• une intellectuelle Châtillonnaise sous la Révolution...

     

    Une mémorialiste oubliée :Victorine de Chastenay


    «Blanche et assez bien faite, les cheveux bruns, les dents belles, les yeux bleus, le
    regard assez doux, l’expression de la physionomie a fait — plus que les traits — le
    mérite de ma figure. Je crois qu’elle annonce plus de bonté que d’esprit et j’avoue
    que je m’en applaudis.»

    Celle qui se décrit en ces termes, à l’âge de dix-huit ans, se nommait Louise-
    Marie-Victoire de Chastenay, que l’on appela toujours Victorine, née à Essarois

    . Elle était de petite noblesse, mais fort ancienne : on trouve mention
    d’un chevalier Jean de Chastenay et un Chastenay était compagnon de
    saint Louis à Tunis. Famille ancienne, mais assez peu fortunée, quoique
    propriétaire du château et domaine d’Essarois, en Côte d’Or, à une vingtaine de
    kilomètres de Châtillon-sur-Seine, qui comprenait, outre le château et le parc, la
    forge, le moulin, les fermes du village, huit cents hectares de bois et les droits
    seigneuriaux.
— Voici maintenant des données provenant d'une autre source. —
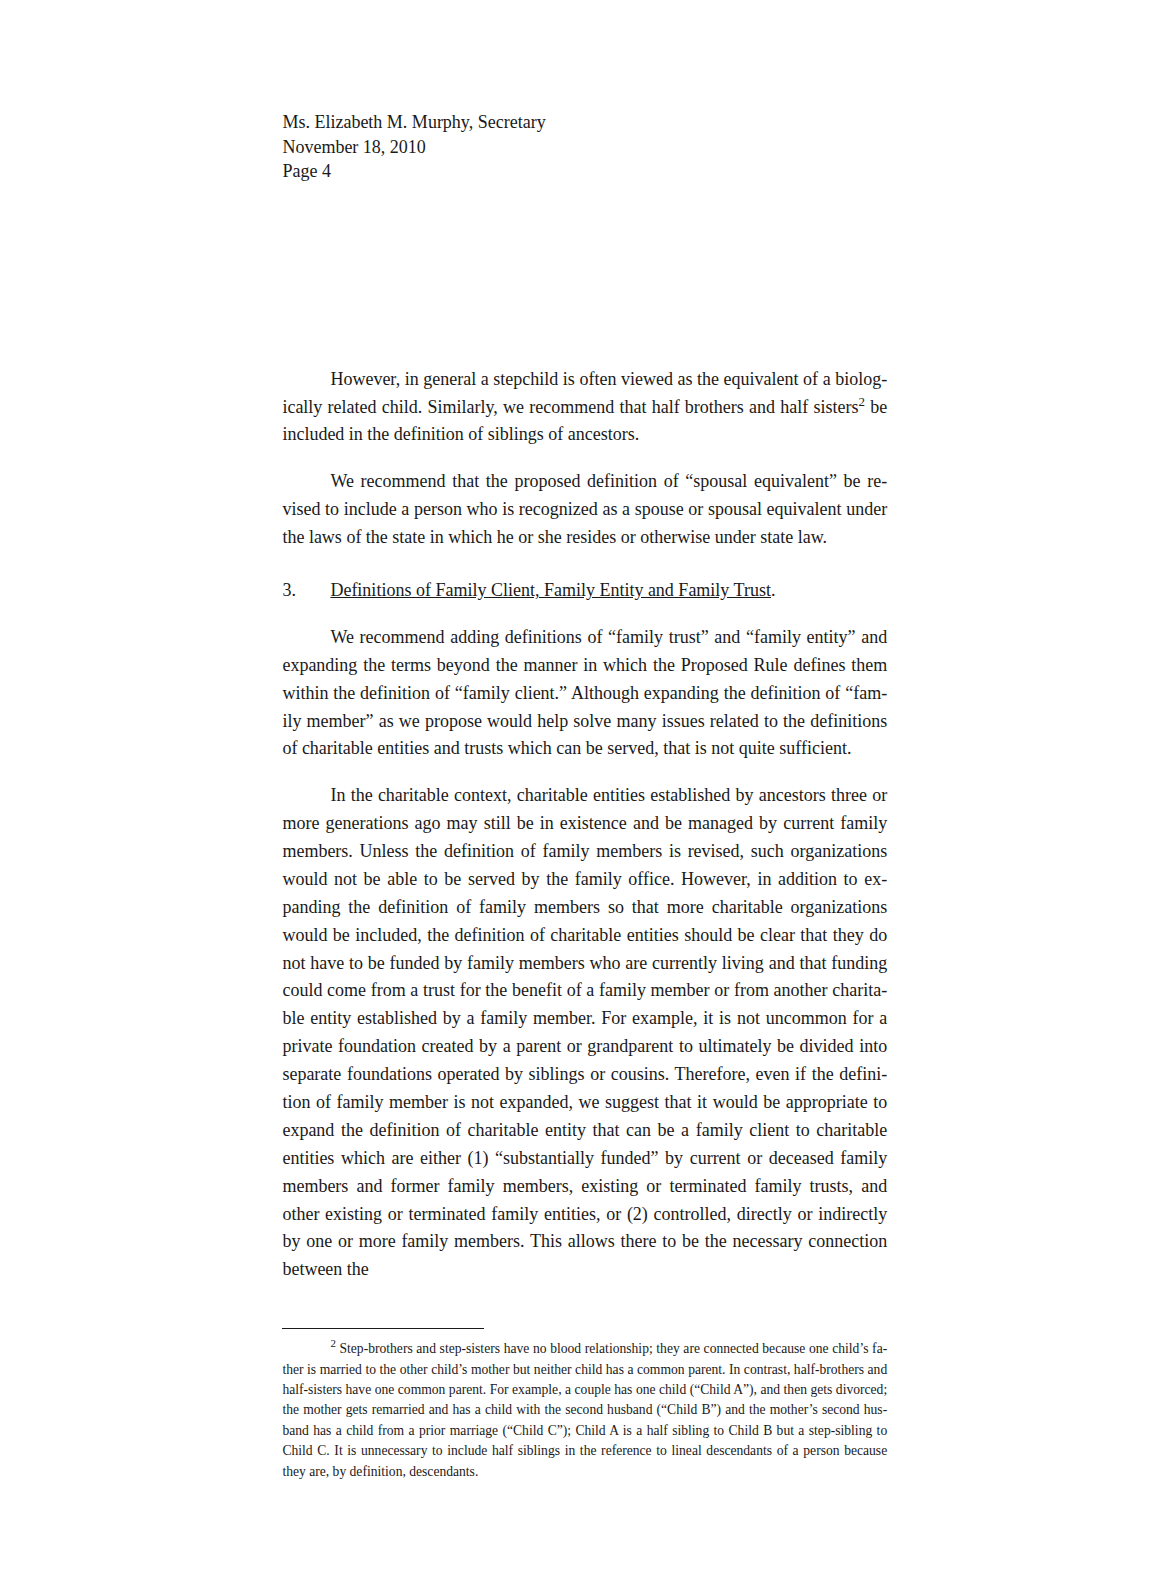Ms. Elizabeth M. Murphy, Secretary
November 18, 2010
Page 4
However, in general a stepchild is often viewed as the equivalent of a biologically related child. Similarly, we recommend that half brothers and half sisters2 be included in the definition of siblings of ancestors.
We recommend that the proposed definition of “spousal equivalent” be revised to include a person who is recognized as a spouse or spousal equivalent under the laws of the state in which he or she resides or otherwise under state law.
3. Definitions of Family Client, Family Entity and Family Trust.
We recommend adding definitions of “family trust” and “family entity” and expanding the terms beyond the manner in which the Proposed Rule defines them within the definition of “family client.” Although expanding the definition of “family member” as we propose would help solve many issues related to the definitions of charitable entities and trusts which can be served, that is not quite sufficient.
In the charitable context, charitable entities established by ancestors three or more generations ago may still be in existence and be managed by current family members. Unless the definition of family members is revised, such organizations would not be able to be served by the family office. However, in addition to expanding the definition of family members so that more charitable organizations would be included, the definition of charitable entities should be clear that they do not have to be funded by family members who are currently living and that funding could come from a trust for the benefit of a family member or from another charitable entity established by a family member. For example, it is not uncommon for a private foundation created by a parent or grandparent to ultimately be divided into separate foundations operated by siblings or cousins. Therefore, even if the definition of family member is not expanded, we suggest that it would be appropriate to expand the definition of charitable entity that can be a family client to charitable entities which are either (1) “substantially funded” by current or deceased family members and former family members, existing or terminated family trusts, and other existing or terminated family entities, or (2) controlled, directly or indirectly by one or more family members. This allows there to be the necessary connection between the
2 Step-brothers and step-sisters have no blood relationship; they are connected because one child’s father is married to the other child’s mother but neither child has a common parent. In contrast, half-brothers and half-sisters have one common parent. For example, a couple has one child (“Child A”), and then gets divorced; the mother gets remarried and has a child with the second husband (“Child B”) and the mother’s second husband has a child from a prior marriage (“Child C”); Child A is a half sibling to Child B but a step-sibling to Child C. It is unnecessary to include half siblings in the reference to lineal descendants of a person because they are, by definition, descendants.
Le père de Victorine, Érard-Louis-Guy, comte de Chastenay-
    Lanty, inscrit dès sa naissance dans l’ordre de Malte, avait été
    mousquetaire, puis sous-lieutenant au régiment de Bauffremont, et il épousa
    la fille du marquis d’Herbouville, Catherine-Louise, originaire de
    Normandie, qui lui donna deux enfants : Victorine et Henri-Louis, qui
    entra très jeune dans les gardes du corps et fut sous-lieutenant dans la garde
    constitutionnelle de Louis XVI. Officier des chevau-légers de la garde sous Louis
    XVIII, puis maréchal de camp, il prendra part à l’expédition d’Espagne et,
    pair de France sous Louis-Philippe, siégea jusqu’à sa mort, à la Chambre
    haute.

    Comme Mme de Condorcet, Lucile de Chateaubriand ou Mme de Genlis,
    Victorine fut destinée à recueillir la succession d’une abbesse et à bénéficier d’une
    prébende.Preuve faite de huit quartiers de noblesse d’épée, tant
    du côté maternel que paternel, elle fut reçue au chapitre noble d’Épinal, situation
    qui ne lui interdisait pas de se marier et l’autorisait, à quatorze ans, à se faire
    appeler Madame.

    La jeune fille fut moins impressionnée par la réception officielle,
    pourtant solennelle, que par le bal qui suivit :

    « La cérémonie, dit-elle, me fit pleurer parce que maman y pleura ; mais la danse me consola bien vite. J’étais pourle coup l’objet principal et de droit ; j’avais des succès au bal, pour la première foispeut-être, car je n’ai jamais ni très bien, ni très mal dansé. »

    Du reste, sa carrière d’abbesse devait tourner court : l’Assemblée nationale décréta la mise à la disposition de la nation de tous les biens ecclésiastiques et le chapitred’Épinal cessa d’exister.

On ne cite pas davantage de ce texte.